→ RECORDS:
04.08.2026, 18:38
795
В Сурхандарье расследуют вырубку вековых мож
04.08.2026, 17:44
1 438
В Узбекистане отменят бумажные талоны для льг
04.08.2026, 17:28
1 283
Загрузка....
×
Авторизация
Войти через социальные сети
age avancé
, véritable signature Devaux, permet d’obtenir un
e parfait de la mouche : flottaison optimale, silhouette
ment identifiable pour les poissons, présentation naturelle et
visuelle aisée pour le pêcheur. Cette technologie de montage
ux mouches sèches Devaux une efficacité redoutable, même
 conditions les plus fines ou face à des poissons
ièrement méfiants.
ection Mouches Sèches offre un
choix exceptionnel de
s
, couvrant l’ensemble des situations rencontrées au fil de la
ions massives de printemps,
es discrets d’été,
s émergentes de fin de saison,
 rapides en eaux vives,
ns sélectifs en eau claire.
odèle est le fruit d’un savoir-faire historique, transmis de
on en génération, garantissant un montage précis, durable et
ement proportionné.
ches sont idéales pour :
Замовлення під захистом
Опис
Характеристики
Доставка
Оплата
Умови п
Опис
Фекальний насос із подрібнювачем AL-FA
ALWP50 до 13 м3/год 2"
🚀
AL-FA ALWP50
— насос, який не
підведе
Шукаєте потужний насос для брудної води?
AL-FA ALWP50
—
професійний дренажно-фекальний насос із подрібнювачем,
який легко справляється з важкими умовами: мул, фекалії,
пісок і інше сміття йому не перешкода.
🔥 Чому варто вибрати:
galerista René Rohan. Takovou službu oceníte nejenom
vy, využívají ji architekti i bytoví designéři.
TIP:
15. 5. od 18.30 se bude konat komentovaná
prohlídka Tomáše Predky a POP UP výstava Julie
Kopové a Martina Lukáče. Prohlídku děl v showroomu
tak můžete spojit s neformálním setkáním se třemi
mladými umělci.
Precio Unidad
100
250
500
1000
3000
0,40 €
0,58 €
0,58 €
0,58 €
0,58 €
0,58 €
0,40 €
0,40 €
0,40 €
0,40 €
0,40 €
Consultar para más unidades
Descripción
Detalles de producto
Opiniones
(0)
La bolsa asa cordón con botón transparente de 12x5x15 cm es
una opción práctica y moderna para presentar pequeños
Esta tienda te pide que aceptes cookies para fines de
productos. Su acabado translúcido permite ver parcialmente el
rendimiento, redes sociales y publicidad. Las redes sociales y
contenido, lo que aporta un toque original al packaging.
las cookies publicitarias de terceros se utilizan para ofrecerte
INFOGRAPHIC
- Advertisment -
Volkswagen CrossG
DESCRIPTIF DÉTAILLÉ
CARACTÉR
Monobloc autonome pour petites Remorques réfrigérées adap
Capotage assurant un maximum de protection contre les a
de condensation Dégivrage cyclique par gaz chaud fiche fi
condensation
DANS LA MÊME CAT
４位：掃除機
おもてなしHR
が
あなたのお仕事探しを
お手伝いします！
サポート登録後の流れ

→ WORK REQUEST: Please pull out every line of the records that contains the string "подрібнювачем", copying each line in full. Case counts, so match capitalization exactly.

→ YOUR RESPONSE:
Фекальний насос із подрібнювачем AL-FA
професійний дренажно-фекальний насос із подрібнювачем,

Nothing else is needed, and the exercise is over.